No dia 15 de janeiro, uma sexta-feira, mais de 100 advogados, professores, juristas e integrantes da comunidade jurídica – entre eles o taubateano Gustavo Badaró – subscreveram carta aberta em repúdio à “supressão episódica” de direitos e garantias no âmbito da operação Lava Jato,e a publicaram na grande imprensa diária porque a operação seria marcada, entre outros, pelo “desvirtuamento do uso da prisão provisória” e pelo “vazamento seletivo de documentos e informações sigilosas”.
Segundo os signatários, “Nunca houve um caso penal em que as violações às regras mínimas para um justo processo estejam ocorrendo em relação a um número tão grande de réus e de forma tão sistemática.” Criticam também a “estratégia de massacre midiático” que tem como objetivo “incutir na coletividade a crença de que os acusados são culpados (mesmo antes deles serem julgados)”.
Polêmica instaurada
A primeira reação partiu do Ministério Público através dos dois principais procuradores da Operação Lava Jato, Carlos Fernando dos Santos Lima e Deltan Dallagnol, que ironizaram a carta/manifesto. “Eles (os signatários) violaram o princípio mais básico que eles defendem como advogados de defesa que é que não se façam acusações genéricas”, disparou Dallagnol, coordenador da força tarefa.

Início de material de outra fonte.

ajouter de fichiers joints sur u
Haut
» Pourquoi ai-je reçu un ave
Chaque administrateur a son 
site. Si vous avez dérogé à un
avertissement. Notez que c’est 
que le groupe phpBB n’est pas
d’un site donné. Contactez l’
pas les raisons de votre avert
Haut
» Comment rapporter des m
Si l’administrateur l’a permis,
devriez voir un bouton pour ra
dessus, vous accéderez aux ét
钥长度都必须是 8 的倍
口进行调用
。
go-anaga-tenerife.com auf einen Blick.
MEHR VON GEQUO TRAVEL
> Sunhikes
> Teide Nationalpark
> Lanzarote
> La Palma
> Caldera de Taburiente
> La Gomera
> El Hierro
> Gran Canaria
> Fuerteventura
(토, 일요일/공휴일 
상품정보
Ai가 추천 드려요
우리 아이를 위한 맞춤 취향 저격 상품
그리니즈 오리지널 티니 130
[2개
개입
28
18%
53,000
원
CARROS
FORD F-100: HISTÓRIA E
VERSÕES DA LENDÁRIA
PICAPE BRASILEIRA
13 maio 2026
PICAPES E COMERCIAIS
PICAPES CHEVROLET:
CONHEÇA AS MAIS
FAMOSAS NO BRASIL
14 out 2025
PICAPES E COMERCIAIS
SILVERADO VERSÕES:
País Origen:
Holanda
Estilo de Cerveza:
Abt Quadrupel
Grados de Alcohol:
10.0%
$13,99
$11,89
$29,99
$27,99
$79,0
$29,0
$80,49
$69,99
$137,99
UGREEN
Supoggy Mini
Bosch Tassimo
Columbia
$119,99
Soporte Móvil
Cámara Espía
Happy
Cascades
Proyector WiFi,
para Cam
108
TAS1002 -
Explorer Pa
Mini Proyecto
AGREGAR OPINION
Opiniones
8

Em seguida, a Associação Nacional dos Procuradores da República (ANPR) rechaçou, em nota, o manifesto e o classificou como ‘ataques à atuação do Ministério Público Federal (MPF) e da Justiça Brasileira’. E vai além quando afirma: “A publicação paga, veiculada em vários jornais do Brasil, é de autoria de muitos dos advogados dos próprios investigados na Lava Jato, que se revelou como o maior caso de corrupção da história do país”. E mais adiante: “A carta dos advogados ataca indistintamente instituições e pessoas, sem qualquer tipo de especificação de fatos, o que contradiz o princípio que veda acusações genéricas. É inegável que as investigações promovidas pelos Procuradores da República e por policiais federais estão sendo criteriosas e culminam em provas robustas”.
Na carta/manifesto, os advogados chegam a comparar os métodos da Lava Jato a uma “espécie de inquisição”, em que já se sabe “qual será o seu resultado”.
Os juízes federais, através da AJUFE– Associação dos Juízes Federais do Brasil – reagiram afirmando que os signatários ‘querem pressionar a magistratura’, e que os críticos do juiz Sérgio Moro ‘gritam e esperneiam’. Na nota, a AJUFE em tom irônico rebate: “Quando há provas de um vício ou equívoco processual, o natural é apresentá-las ao Tribunal, para que se mude o curso do caso. Quando elas não existem, uma carta nos jornais parece um meio de dar satisfação aos próprios contratantes”. E, mais adiante, a Ajufe diz que a comparação revela um “escasso conhecimento histórico” e representa “um desrespeito com as verdadeiras vítimas históricas da inquisição”.
A prova dos nove é que Tribunais como o TRF-4, o STJ e mesmo o STF têm indeferido o grosso dos recursos ajuizados contra decisões tomadas pelo juiz da Lava Jato.
Com a palavra Gustavo Badaró, um dos signatários
Taubateano, com o direito no seu DNA (filho e neto de conceituados advogados, professor da Faculdade de Direito do Largo do São Francisco, da USP, Gustavo Badaró é considerado uma das cabeças mais brilhantes no mundo jurídico nacional, requisitado, inclusive, para ministrar palestras em países do chamado primeiro mundo. Por que esse jovem promissor assinou a carta/manifesto juntamente com outros advogados?
“Primeiro, não trabalho em nenhum processo da operação Lava Jato. Como professor fui contratado para dar pareceres a respeito de determinadas questões. Não concordo com todos os termos. Mas assinei porque estou convencido que estão sendo violadas garantias constitucionais. Assinei com convicção”.
Perguntado sobre o posicionamento da Associação dos Juízes Federais do Brasil (AJUFE) e de entidades representativas do Ministério Público, Badaró argumenta que o mesmo sendo uma das partes nesses processos, o MPF faz campanha pública contra a corrupção o que favorece seu posicionamento nos processos. Por outro lado, os advogados são criticados por divulgarem a carta em questão. No seu entender, o MPF tem um posicionamento classista.
E sobre o paralelo que a carta estabelece entre a Lava Jato e a inquisição? Na sua opinião, “na inquisição os acusados eram inquiridos por juízes que não tinham imparcialidade. No caso da Lava Jato, houve violação do juiz natural que tem como finalidade assegurar a imparcialidade do julgador”.
Juiz natural? “Sim, é aquele cuja competência para julgar seja previamente estabelecida por lei”. Ou seja, o juiz federal Sérgio Moro estaria subvertendo esse conceito.